Malberg gardait le silence.
- Et où se trouve Paolo maintenant ? s'enquit Barbieri.
- Je ne sais pas, répondit Caterina. Il m'a tout raconté au téléphone. Il avait l'impression d'être suivi. Il valait mieux qu'il disparaisse provisoirement de la circulation. Lukas ! Paolo veut absolument te parler. Je sais que ce n'est pas facile pour toi, mais il faut que tu lui pardonnes !
Les paroles de Caterina mirent Malberg dans une rage folle.
- Mais bien sûr ! Le délicieux petit frère en a de bonnes, c'est tellement simple : « Excuse-moi, je ne recommencerai plus. » Merci, mais je me débrouille très bien tout seul. Je peux me passer de l'aide d'un petit délinquant véreux.

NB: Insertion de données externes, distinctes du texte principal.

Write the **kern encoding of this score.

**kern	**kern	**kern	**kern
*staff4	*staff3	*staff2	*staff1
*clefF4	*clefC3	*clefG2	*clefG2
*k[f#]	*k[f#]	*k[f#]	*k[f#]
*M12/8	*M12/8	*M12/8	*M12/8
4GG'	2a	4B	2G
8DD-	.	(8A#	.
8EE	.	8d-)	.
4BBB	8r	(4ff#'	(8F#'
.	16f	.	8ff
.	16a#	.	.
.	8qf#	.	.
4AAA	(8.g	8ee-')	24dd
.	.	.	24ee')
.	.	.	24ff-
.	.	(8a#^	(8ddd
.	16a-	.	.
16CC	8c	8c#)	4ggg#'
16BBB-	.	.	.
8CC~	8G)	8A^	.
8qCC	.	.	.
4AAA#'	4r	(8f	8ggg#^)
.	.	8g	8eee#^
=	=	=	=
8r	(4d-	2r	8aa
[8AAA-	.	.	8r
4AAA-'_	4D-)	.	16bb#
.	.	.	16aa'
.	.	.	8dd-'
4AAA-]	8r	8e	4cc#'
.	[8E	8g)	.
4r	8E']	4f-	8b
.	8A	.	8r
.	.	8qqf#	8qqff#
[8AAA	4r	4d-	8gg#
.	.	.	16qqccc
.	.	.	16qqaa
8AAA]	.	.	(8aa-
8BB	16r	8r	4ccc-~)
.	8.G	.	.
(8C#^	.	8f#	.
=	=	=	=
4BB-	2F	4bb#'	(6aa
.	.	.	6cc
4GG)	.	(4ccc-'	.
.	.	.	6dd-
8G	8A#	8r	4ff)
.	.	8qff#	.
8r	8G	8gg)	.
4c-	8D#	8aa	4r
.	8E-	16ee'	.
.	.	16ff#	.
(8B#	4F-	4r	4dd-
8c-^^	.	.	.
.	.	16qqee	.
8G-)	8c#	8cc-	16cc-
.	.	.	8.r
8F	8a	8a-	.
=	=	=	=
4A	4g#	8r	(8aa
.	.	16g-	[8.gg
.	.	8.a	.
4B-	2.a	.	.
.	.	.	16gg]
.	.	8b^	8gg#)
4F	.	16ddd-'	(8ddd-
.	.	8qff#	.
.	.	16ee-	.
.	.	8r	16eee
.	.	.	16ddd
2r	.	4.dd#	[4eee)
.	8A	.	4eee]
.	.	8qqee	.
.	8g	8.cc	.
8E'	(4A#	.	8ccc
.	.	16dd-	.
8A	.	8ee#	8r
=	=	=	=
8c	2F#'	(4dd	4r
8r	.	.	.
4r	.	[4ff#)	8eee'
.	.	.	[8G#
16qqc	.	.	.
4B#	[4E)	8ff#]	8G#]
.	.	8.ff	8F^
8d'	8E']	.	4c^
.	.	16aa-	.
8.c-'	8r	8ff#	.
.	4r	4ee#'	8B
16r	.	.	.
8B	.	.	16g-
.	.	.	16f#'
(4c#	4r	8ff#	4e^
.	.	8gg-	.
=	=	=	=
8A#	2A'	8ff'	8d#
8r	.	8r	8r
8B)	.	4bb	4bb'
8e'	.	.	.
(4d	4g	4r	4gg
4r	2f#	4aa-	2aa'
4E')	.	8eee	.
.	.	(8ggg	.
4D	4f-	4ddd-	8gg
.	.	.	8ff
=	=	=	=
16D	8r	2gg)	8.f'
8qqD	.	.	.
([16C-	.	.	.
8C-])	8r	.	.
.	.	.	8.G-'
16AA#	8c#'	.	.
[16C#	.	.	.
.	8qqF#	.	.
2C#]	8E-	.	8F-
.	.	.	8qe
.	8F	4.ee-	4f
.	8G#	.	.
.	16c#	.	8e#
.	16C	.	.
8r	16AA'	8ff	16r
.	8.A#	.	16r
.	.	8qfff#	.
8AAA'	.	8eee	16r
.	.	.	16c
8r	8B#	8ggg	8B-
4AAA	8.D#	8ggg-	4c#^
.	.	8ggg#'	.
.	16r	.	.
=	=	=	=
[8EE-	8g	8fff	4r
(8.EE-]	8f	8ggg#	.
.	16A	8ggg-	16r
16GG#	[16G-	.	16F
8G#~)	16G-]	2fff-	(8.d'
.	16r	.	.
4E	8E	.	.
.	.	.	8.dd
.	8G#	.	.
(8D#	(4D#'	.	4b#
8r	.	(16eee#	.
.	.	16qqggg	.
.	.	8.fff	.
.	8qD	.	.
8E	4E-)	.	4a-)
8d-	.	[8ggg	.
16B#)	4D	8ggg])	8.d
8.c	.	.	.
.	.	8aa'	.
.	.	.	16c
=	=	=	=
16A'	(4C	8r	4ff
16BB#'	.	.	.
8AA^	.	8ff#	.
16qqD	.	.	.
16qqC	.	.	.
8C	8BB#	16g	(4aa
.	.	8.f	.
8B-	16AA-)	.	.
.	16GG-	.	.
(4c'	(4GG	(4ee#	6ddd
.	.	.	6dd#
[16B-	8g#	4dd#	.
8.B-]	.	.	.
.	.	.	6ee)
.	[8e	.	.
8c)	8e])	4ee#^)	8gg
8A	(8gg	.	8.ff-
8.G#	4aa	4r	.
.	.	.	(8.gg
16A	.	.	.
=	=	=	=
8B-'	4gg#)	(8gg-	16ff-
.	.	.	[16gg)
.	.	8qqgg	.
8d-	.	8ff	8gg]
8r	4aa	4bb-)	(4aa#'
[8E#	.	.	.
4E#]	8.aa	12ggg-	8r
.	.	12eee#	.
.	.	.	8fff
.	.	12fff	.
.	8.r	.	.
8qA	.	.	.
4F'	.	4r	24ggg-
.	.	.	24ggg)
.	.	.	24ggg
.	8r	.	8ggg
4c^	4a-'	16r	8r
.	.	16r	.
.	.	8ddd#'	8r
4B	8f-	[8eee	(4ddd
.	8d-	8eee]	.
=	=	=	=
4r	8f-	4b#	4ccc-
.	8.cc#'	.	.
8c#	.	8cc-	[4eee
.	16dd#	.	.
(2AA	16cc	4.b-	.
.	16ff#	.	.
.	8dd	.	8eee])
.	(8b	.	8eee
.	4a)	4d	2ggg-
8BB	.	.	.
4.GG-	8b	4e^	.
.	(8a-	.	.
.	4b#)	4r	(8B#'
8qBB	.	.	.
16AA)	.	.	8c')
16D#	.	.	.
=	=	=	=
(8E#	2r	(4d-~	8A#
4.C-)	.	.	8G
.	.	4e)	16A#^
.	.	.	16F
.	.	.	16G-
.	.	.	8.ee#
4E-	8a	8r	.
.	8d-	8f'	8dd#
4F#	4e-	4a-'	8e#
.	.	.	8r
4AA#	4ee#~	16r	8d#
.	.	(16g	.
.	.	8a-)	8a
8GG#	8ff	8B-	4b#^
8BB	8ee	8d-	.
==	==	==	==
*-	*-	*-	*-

Malberg froissa le bout de papier qu'il lança avec mépris dans un coin de la pièce.
Il avait les nerfs à vif. L'horrible visage de Gueule-brûlée surgit soudain devant lui. Cela commençait à faire trop.
- Tu es fou ou quoi ? s'énerva Barbieri en ramassant la boule de papier. Paolo est peut-être en mesure de nous aider ! Où peut-on le joindre ? demanda-t-il en se tournant vers Caterina.
Elle secoua la tête :
- Il n'a même pas fait une allusion à l'endroit où il se trouve actuellement. Je crois qu'il avait peur. Mais il a dit qu'il m'appellerait dans les prochains jours.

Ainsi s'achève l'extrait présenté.